Amid growing COVID-19 hospitalizations in New York, officials are revising indoor dining guidelines to include new restrictions if the rate doesn’t stabilize.
Further, the government’s top infectious disease expert Dr. Anthony Fauci is sounding the alarm about a possible “dark” January “without substantial mitigation,” Bloomberg reported.
“Without substantial mitigation, the middle of January could be a really dark time for us,” Fauci said.
The Christmas season could end up igniting the spread of the coronavirus beyond Thanksgiving’s acceleration, Fauci said at a news briefing held by New York Gov. Andrew Cuomo on Monday (Dec. 7).
Cuomo tweeted that if the hospitalization rate hasn’t stabilized within five days, indoor dining will be entirely closed in New York City and reduced to 25 percent capacity in the rest of the state. The closure could come as early as next Monday (Dec. 14), he said at the briefing, per several news outlets.
Former FDA Chief Dr.

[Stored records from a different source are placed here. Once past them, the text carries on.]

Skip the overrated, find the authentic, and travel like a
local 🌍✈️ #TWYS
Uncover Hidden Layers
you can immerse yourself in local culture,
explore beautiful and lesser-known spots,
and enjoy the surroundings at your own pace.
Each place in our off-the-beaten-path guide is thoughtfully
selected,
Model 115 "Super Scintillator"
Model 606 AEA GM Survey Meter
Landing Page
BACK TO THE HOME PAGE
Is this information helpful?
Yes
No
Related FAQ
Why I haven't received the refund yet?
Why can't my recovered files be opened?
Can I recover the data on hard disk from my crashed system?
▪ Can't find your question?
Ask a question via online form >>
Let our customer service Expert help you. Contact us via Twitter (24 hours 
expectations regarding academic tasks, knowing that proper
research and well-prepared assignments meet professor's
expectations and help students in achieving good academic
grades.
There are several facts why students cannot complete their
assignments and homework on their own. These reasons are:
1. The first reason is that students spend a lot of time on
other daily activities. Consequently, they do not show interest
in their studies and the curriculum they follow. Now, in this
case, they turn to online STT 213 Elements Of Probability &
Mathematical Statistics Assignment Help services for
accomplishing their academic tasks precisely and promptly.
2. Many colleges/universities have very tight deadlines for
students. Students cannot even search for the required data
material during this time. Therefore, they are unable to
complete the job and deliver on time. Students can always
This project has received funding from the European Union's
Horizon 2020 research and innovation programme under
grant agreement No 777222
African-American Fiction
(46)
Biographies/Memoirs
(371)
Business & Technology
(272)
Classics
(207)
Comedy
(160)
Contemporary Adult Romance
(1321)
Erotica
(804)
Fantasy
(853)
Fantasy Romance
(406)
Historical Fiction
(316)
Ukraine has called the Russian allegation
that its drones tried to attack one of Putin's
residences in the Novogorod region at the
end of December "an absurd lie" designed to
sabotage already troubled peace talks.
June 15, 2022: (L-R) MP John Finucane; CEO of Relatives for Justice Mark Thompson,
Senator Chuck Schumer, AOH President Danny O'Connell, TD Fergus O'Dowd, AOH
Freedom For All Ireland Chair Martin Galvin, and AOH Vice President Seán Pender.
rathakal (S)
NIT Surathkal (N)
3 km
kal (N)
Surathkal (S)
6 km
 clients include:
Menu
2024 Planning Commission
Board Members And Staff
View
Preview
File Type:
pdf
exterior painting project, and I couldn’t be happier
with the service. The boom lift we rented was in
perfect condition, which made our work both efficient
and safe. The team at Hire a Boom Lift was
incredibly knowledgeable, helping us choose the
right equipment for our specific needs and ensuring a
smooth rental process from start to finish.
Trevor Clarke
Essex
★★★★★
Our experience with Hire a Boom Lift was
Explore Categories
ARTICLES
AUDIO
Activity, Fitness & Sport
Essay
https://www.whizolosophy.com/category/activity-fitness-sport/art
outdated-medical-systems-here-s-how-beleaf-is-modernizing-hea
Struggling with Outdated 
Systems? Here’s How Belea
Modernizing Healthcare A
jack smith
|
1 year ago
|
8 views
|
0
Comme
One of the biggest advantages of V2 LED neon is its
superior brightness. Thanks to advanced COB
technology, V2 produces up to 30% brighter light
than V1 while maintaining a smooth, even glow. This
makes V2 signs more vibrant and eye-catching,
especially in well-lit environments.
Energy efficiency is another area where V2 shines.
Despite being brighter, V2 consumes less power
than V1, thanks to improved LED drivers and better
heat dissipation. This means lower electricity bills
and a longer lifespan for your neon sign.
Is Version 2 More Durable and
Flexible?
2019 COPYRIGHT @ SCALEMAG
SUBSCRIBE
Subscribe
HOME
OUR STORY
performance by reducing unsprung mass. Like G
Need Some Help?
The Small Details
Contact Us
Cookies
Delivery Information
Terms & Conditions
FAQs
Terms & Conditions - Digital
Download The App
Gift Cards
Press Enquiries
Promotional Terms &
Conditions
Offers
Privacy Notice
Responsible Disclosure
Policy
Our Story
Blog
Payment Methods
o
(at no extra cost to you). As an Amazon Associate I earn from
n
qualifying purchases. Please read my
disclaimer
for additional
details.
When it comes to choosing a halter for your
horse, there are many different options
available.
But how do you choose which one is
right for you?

Scott Gottlieb told CNBC on Monday that he doesn’t feel safe eating at restaurants indoors.
“I will not eat indoors in a restaurant. I think the risk is too high to be in a confined space without a mask on with other people eating in that same location right now,” Gottlieb said on “Squawk Box.”
A November study indicated that one-third of all restaurants could shutter by the end of 2020 due to the coronavirus pandemic. One in six U.S. restaurants have already closed for good.
The National Restaurant Association said the industry is being unfairly blamed for spreading new COVID-19 cases. National Restaurant Association head Tom Bené sent a letter to the National Governors Association stating that data “has yet to emerge,” that connects restaurants and “systemic community outbreaks” of the virus.
New dining restrictions are being enacted across the country as the number of coronavirus cases continues to increase.